Certidões para inventário e partilha: a lista do cartório
Pilar · 7 min de leitura · Atualizado em junho de 2026
Vai abrir inventário? Veja as certidões de regularidade do falecido e do espólio que o cartório pede no inventário extrajudicial — CND Federal e CNDT — e por que elas antecedem a partilha.
Antes de partilhar os bens, o inventário precisa acertar as dívidas deixadas pelo falecido. Por isso o cartório (no inventário extrajudicial, feito por escritura pública) exige certidões que mostram a situação fiscal e de débitos do falecido e do espólio — o conjunto de bens e obrigações que fica até a partilha. Saber quais certidões preparar evita travar a escritura e adiar a divisão entre os herdeiros.

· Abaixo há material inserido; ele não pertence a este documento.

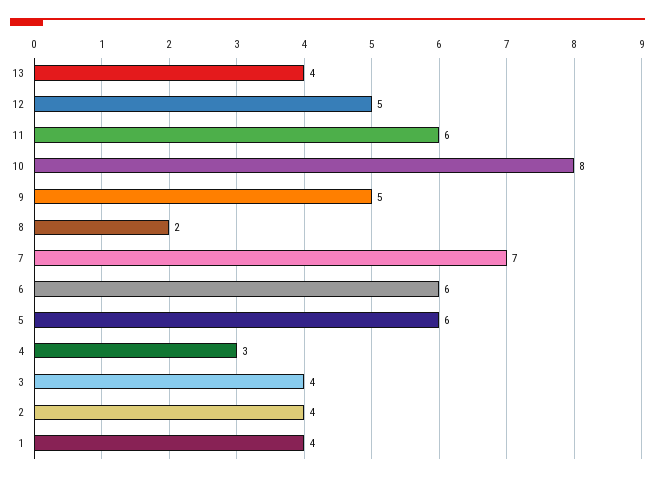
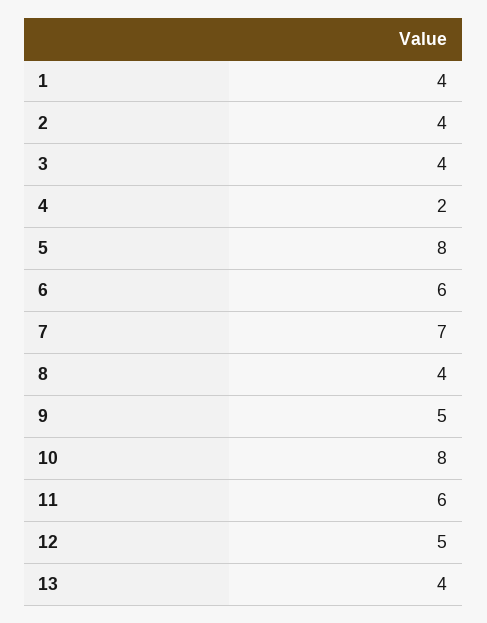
8: 2 -> 4
5: 6 -> 8
4: 3 -> 2

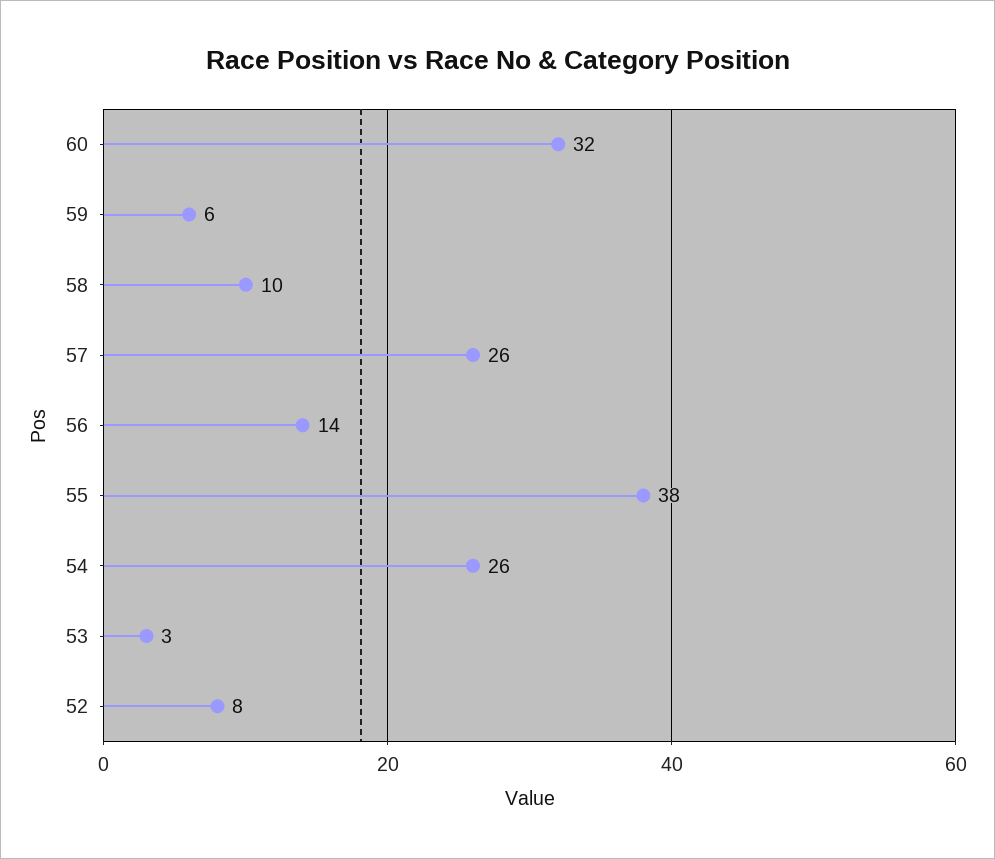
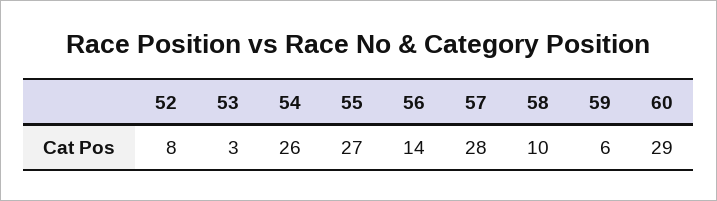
60: 32 -> 29
57: 26 -> 28
55: 38 -> 27

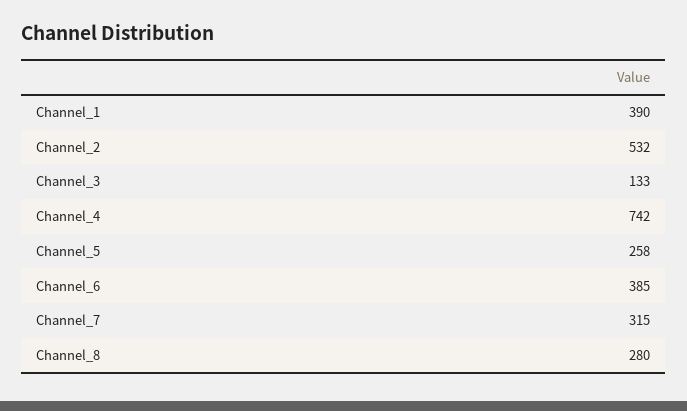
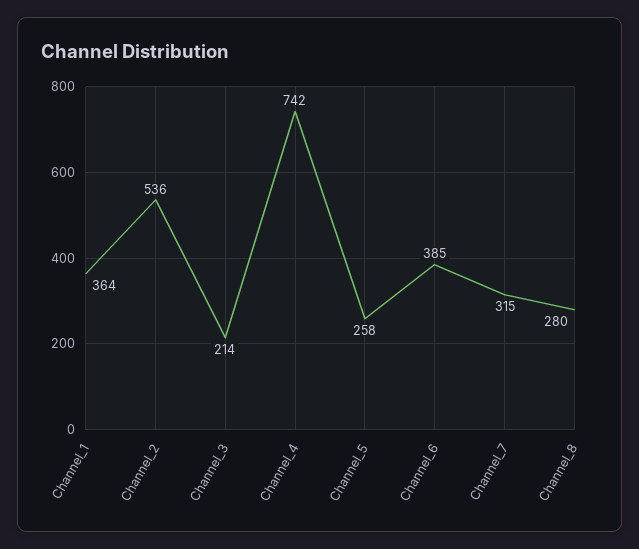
Channel_1: 390 -> 364
Channel_2: 532 -> 536
Channel_3: 133 -> 214

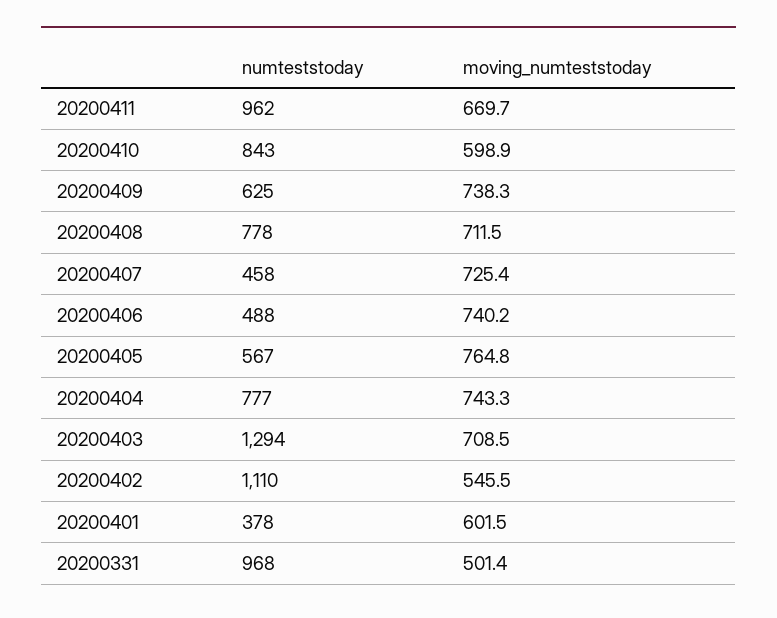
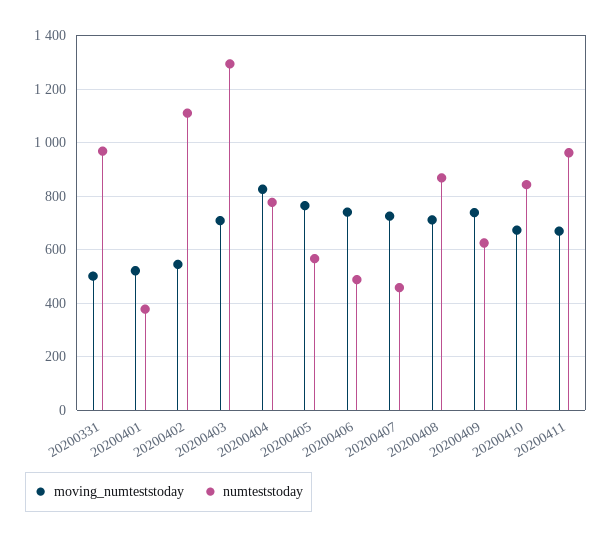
moving_numteststoday, 20200410: 598.9 -> 675
numteststoday, 20200408: 778 -> 875
moving_numteststoday, 20200404: 743.3 -> 825
moving_numteststoday, 20200401: 601.5 -> 525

Quando cabe o inventário extrajudicial
O inventário pode ser feito em cartório, por escritura, quando todos os herdeiros são maiores e capazes, há acordo sobre a partilha e não existe testamento que imponha o caminho judicial (com as exceções já admitidas). Esse formato é mais rápido — mas o tabelião só lavra a escritura com a documentação completa, e as certidões de regularidade fazem parte dela.
Regularidade fiscal federal: CND Federal
A Certidão Negativa de Débitos Federais mostra se há tributos federais ou inscrição em Dívida Ativa da União em nome do falecido. Ela é conjunta — reúne Receita Federal e PGFN num só documento — e, no inventário, costuma ser emitida pelo CPF do falecido/espólio. A validade é de 180 dias. Se aparecer débito, é a Dívida Ativa da União que se regulariza pela PGFN, em geral de forma parcelável, antes de concluir a partilha.
Regularidade trabalhista: CNDT, quando há atividade empresarial
Quando o falecido era empresário, sócio ou empregador, o espólio também pode precisar comprovar regularidade trabalhista pela Certidão Negativa de Débitos Trabalhistas do TST — para que dívidas trabalhistas definitivas não recaiam sobre os bens a partilhar. Se a CNDT vier positiva, há inscrição no Banco Nacional de Devedores Trabalhistas a resolver. A validade é de 180 dias.
O que o cartório costuma pedir
- Certidão de óbito e documentos do falecido e dos herdeiros.
- CND Federal do falecido/espólio (tributos federais e Dívida Ativa da União).
- Certidões fiscais estaduais e municipais e a certidão de regularidade do ITCMD (a cargo do cartório e da Fazenda estadual, à parte).
- CNDT, quando havia atividade empresarial em nome do falecido.
Por que as dívidas vêm antes da partilha
O espólio responde pelas dívidas do falecido até o limite da herança. Partilhar antes de acertar as pendências pode obrigar os herdeiros a devolver valores ou a responder pelo passivo depois. Por isso a sequência é primeiro levantar as certidões, regularizar o que estiver positivo e só então lavrar a escritura de partilha.
Gratuitas na fonte; o despachante levanta o pacote
As certidões federais são gratuitas nos sites oficiais dos órgãos: a CND Federal na Receita Federal/PGFN e a CNDT no portal do TST (as certidões estaduais, municipais e do ITCMD são tratadas no cartório e na Fazenda, à parte). O SICERT é um despachante digital particular, sem vínculo com o governo: solicitamos as certidões federais em nome do falecido/espólio e entregamos os PDFs no e-mail, com a validade destacada. Quem lavra a partilha é o cartório.
Perguntas frequentes
Quais certidões o cartório pede no inventário?
No inventário extrajudicial, o cartório costuma pedir a CND Federal do falecido/espólio (tributos federais e Dívida Ativa da União) e, quando havia atividade empresarial, a CNDT — além das certidões estaduais, municipais e do ITCMD tratadas no próprio cartório.
Posso fazer o inventário em cartório?
Sim, quando todos os herdeiros são maiores e capazes, há acordo sobre a partilha e não há testamento que imponha o caminho judicial. É o inventário extrajudicial, feito por escritura pública.
Por que regularizar as dívidas antes da partilha?
Porque o espólio responde pelas dívidas do falecido até o limite da herança. Partilhar antes de acertar pendências pode obrigar os herdeiros a responder pelo passivo depois.